## SOURCE TEXT:
BEGIN

In a Guardian article calculated to infuriate, novelist Laura Barton recently told how she moved down to Margate in 2014, decided she hated it and hotfooted it back to London, describing my beloved Thanet as “cliquish, gossipy and parochial”.

But before you set fire to her books, it wasn’t the Margatonians to whom she objected, but her fellow johnny-come-latelys.

Margate has been flooded by Down From Londons in recent years
Margate has been flooded by Down From Londons in recent years

Having failed to integrate, they existed in a smug, fair-trade cruffin-fuelled fug of insular self-congratulation, with only one topic of conversation: how much more marvellous this life was than the one they’d left. Hadn’t they been clever to make the 70-mile trek east! Yeah, that does sound annoying, in fairness.

END

## TASK SET:
(A) According to the text about Margate, in what year did Laura Barton move there?
(B) Continue the piece about Margate's newcomers from its last sentence.

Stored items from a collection
BEGIN

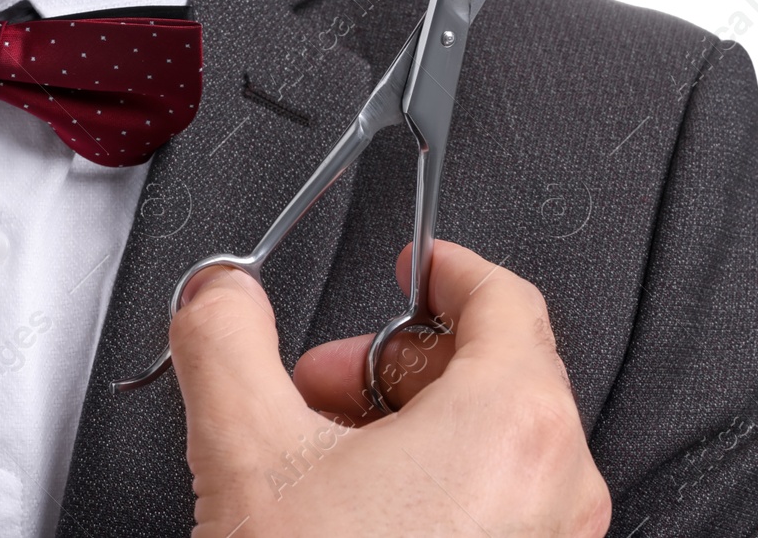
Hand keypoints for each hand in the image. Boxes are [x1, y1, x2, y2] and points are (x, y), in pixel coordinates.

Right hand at [169, 241, 610, 536]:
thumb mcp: (244, 445)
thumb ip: (224, 336)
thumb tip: (219, 296)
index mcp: (511, 426)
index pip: (503, 299)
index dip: (444, 266)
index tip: (411, 262)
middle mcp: (554, 489)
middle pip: (487, 370)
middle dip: (385, 364)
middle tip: (314, 385)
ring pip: (484, 443)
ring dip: (397, 429)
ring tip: (315, 464)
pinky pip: (488, 505)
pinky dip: (422, 487)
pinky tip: (344, 519)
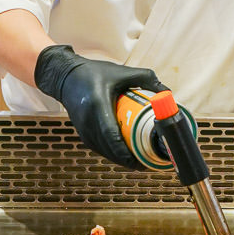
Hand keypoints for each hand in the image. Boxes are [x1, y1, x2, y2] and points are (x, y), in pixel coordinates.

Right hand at [34, 44, 166, 167]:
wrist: (66, 77)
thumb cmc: (94, 73)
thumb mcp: (121, 72)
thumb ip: (146, 78)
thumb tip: (167, 92)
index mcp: (97, 105)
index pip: (111, 135)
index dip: (127, 151)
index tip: (143, 158)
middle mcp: (88, 121)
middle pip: (110, 149)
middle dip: (129, 159)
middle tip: (149, 162)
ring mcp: (83, 130)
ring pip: (105, 152)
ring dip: (122, 159)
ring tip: (141, 161)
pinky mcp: (82, 134)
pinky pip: (100, 149)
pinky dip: (113, 154)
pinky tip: (126, 155)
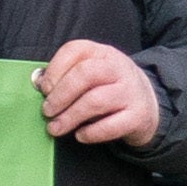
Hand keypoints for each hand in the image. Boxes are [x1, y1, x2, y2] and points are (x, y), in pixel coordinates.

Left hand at [40, 39, 163, 146]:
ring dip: (70, 116)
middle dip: (60, 94)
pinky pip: (111, 125)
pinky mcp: (139, 116)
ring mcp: (131, 92)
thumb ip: (66, 76)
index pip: (75, 50)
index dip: (55, 69)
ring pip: (96, 100)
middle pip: (85, 74)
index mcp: (102, 53)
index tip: (43, 89)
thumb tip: (39, 86)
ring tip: (55, 127)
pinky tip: (80, 135)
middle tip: (47, 111)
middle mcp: (119, 68)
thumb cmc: (107, 88)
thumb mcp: (91, 74)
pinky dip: (91, 133)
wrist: (148, 104)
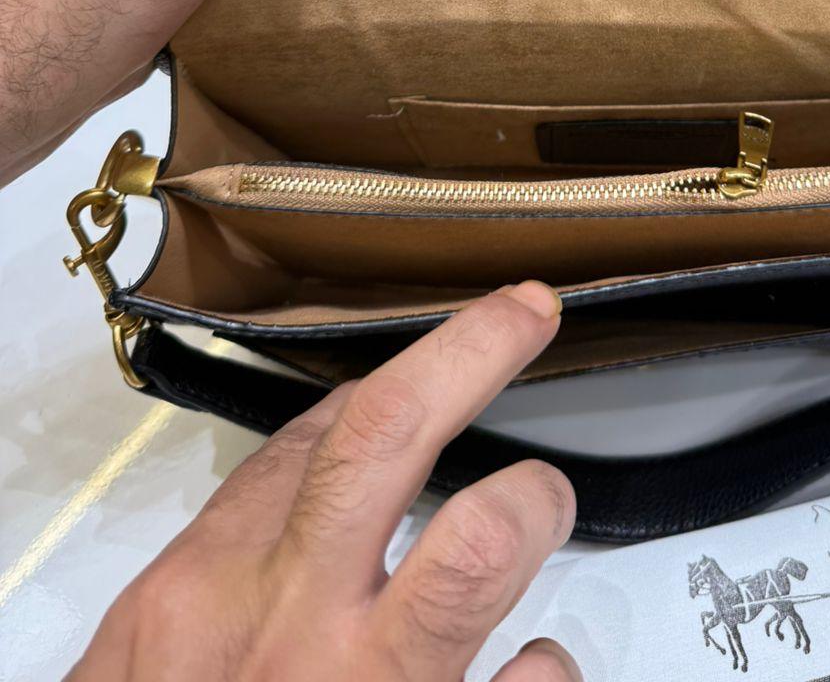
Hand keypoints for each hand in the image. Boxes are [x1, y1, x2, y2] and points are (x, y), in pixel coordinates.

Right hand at [70, 281, 580, 680]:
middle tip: (526, 313)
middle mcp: (290, 629)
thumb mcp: (151, 658)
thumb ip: (230, 564)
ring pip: (477, 545)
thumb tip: (311, 464)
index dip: (389, 383)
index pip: (307, 446)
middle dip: (467, 356)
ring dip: (529, 503)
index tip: (441, 357)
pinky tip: (540, 667)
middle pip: (384, 441)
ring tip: (546, 496)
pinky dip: (548, 670)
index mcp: (204, 597)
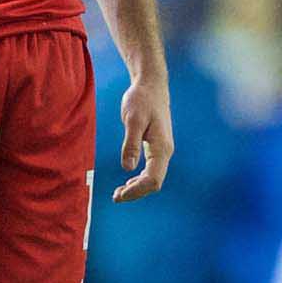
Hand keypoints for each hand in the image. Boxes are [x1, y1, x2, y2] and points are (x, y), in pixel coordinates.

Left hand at [112, 74, 173, 201]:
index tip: (119, 194)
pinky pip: (151, 170)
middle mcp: (165, 151)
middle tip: (115, 197)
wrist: (151, 85)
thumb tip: (128, 168)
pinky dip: (140, 179)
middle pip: (154, 182)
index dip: (137, 191)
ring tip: (119, 192)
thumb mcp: (133, 120)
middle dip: (136, 192)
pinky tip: (128, 181)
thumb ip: (131, 143)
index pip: (153, 179)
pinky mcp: (157, 147)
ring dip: (137, 188)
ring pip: (153, 178)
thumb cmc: (141, 100)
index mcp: (162, 147)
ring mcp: (162, 150)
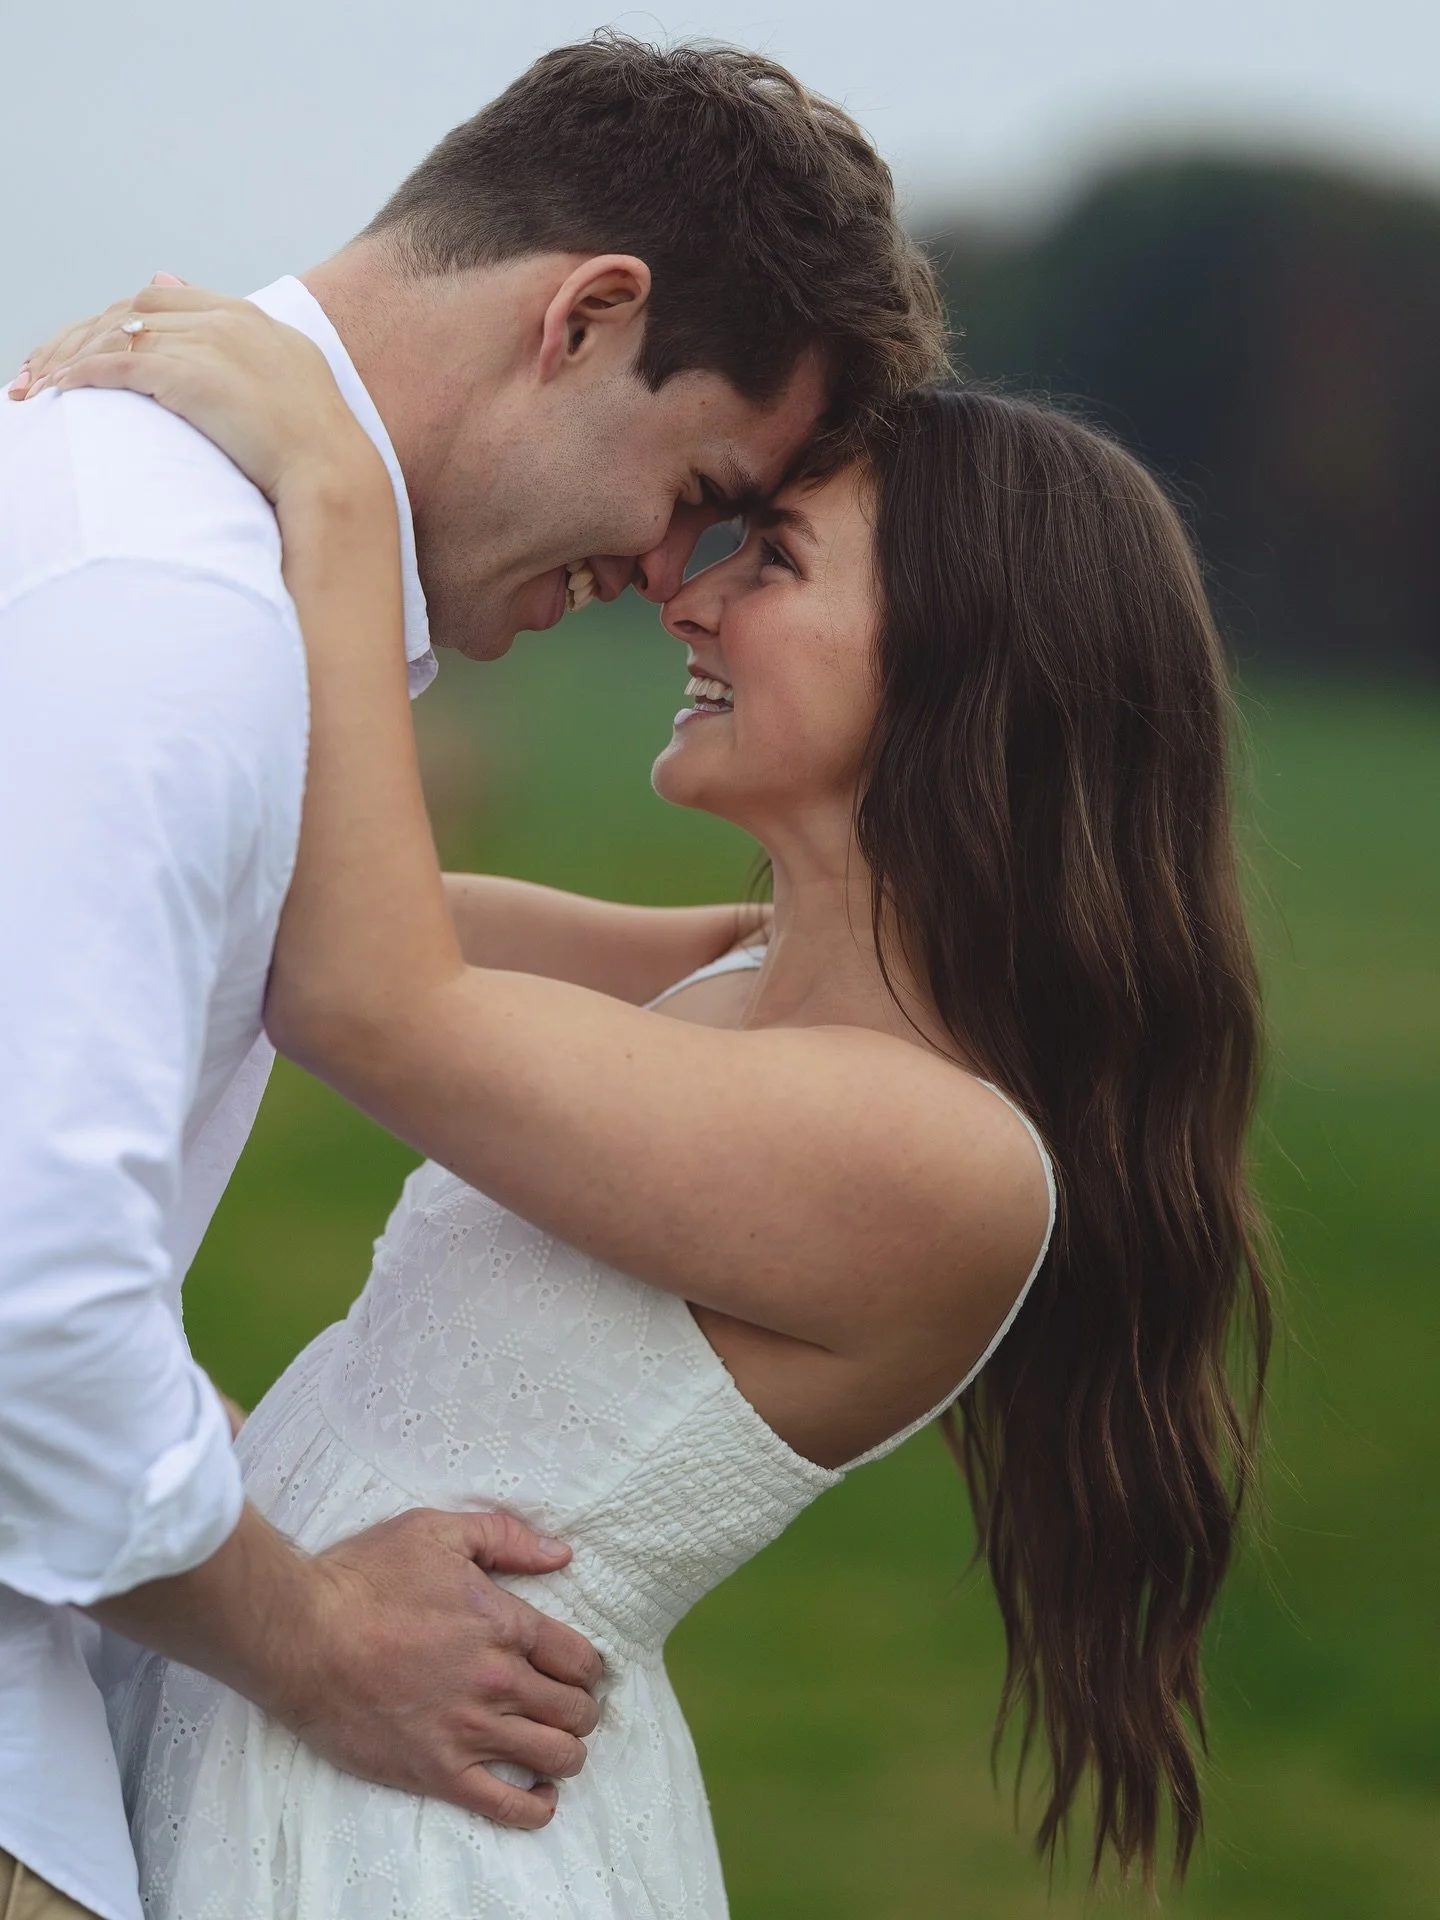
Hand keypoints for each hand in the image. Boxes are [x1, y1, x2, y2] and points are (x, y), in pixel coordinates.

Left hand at [8, 281, 383, 510]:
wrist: (336, 478)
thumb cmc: (317, 452)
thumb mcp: (284, 383)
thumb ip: (242, 350)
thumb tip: (185, 307)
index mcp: (253, 320)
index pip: (166, 299)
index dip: (122, 321)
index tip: (91, 347)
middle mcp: (228, 321)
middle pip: (132, 310)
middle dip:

END

## RESPONSE LIST:
(A) 2014

(B)
Obviously I jest. Why, some of my best friends are DFLs (Down from Londons)! I quite like a cocktail/art gallery combo on a weekend myself. But then I am sort of a DFL too, or rather a DFE - Down From Essex.

Twenty years ago, but I realise it still counts. I’m grateful I don’t feel I belong anywhere. I’m equally uncomfortable in the company of every class and community. No need to seek out my own tribe to feel alienated.

It’s a shame for Ms Barton that she felt so isolated among her own people, and yet still didn’t choose to integrate elsewhere, because Thanet is packed with awesome sorts and oodles of homegrown talent. It’s truly staggering how much phenomenal creativity happens in this one tiny corner of the globe.

I’ve run poetry events here, been to some amazing gigs, worked with the most incredible photographers and artists. I could have introduced her to some mind-bendingly brilliant novelists, who’d have zero interest in discussing house prices or crowing at their good fortune.

Old Town, Margate. Picture: Chris Davey
Old Town, Margate. Picture: Chris Davey
Melissa Todd
Melissa Todd

I’d hate to think Kent was becoming over-stuffed with wearisome wastes of sea air, and I’m confident it isn’t. She only needed to expand her seaside horizons.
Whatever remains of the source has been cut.